Books & Films
Book review: The Mystery of Capital – Hernando De Soto (2001)
Peruvian economist Hernando de Soto explains what capital is, why it has failed to benefit the majority of mankind and sets out an alternative solution in The Mystery of Capital: Why Capitalism Triumphs in the West and Fails Everywhere Else.
The book looks at the process of transforming dead capital into live capital through the institution of formal property rights. De Soto argues that by integrating such an agreement into a unified formal property rights system, the poor would benefit. The process of creating a formal, unified legal property system is what allowed people in developed nations to leverage property into wealth, De Soto explains.
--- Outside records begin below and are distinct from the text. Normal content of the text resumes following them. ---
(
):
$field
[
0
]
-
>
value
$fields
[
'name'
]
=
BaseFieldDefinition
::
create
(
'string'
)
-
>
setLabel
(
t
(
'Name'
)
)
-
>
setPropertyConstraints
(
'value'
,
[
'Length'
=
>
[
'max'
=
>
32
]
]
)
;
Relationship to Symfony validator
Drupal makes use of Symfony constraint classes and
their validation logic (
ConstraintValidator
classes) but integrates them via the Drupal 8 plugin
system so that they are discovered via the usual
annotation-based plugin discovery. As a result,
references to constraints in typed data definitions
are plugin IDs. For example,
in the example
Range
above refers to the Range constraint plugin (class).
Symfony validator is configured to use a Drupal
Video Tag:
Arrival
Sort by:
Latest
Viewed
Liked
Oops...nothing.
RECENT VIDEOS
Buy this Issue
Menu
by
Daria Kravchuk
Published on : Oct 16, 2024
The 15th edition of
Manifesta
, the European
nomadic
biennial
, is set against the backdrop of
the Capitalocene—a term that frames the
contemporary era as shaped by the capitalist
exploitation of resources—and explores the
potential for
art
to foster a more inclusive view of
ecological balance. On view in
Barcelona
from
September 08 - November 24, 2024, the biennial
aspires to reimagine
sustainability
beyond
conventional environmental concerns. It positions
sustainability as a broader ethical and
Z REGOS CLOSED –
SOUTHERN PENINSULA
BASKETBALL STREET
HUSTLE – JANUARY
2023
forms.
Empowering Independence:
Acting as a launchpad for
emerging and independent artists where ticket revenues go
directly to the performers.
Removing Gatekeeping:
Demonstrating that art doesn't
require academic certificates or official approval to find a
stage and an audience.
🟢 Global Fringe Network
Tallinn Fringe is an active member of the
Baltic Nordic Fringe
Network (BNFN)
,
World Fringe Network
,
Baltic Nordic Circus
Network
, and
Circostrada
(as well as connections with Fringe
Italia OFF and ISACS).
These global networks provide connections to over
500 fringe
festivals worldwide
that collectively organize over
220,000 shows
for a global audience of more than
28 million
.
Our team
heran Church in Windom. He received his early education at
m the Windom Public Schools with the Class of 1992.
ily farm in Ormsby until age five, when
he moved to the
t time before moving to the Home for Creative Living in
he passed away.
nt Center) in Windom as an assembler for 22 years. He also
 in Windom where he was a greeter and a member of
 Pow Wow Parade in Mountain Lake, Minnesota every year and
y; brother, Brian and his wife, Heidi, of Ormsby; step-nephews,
As a result capitalism could benefit all of human kind, rather than just one-fifth as it currently does, if this approach was taken, he argues. However, Western thinkers have often blamed the failure of capitalism in developing nations on a lack of sellable assets or an inherently non-entrepreneurial mindset, and as a result the crux of the problem has not been addressed.
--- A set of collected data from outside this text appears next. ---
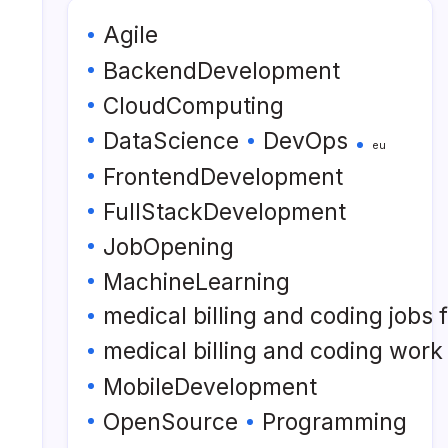
Agile
BackendDevelopment
CloudComputing
DataScience
DevOps
eu
FrontendDevelopment
FullStackDevelopment
JobOpening
MachineLearning
medical billing and coding jobs
medical billing and coding wor
MobileDevelopment
OpenSource
Programming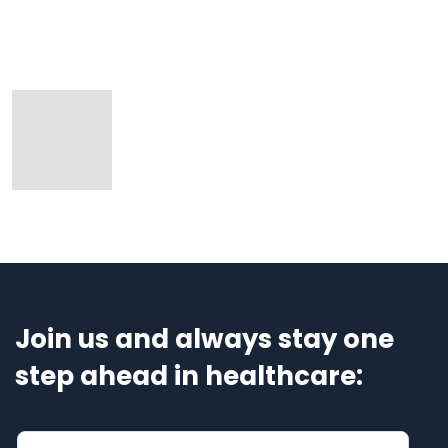
Join us and always stay one
step ahead in healthcare: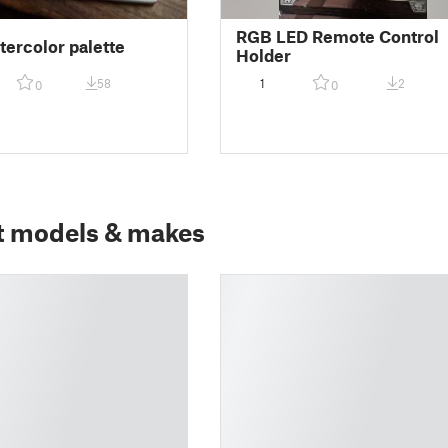
RGB LED Remote Control
tercolor palette
Holder
58
1
2
0
0
t models & makes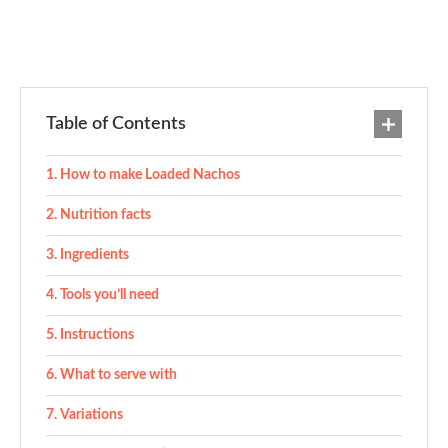
Table of Contents
How to make Loaded Nachos
Nutrition facts
Ingredients
Tools you’ll need
Instructions
What to serve with
Variations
Whilst the subject matter of the book is complex and typically tedious, the author makes it interesting and thought-provoking. Research is used to detail struggling economies around the word to support the claims made in the book, leading to the reader thinking why hasn’t more been done to address this issue.
The Mystery of Capital gives an enormous insight into capitalism, its benefits and pitfalls, with a convincing explanation and a revolutionary path for the future.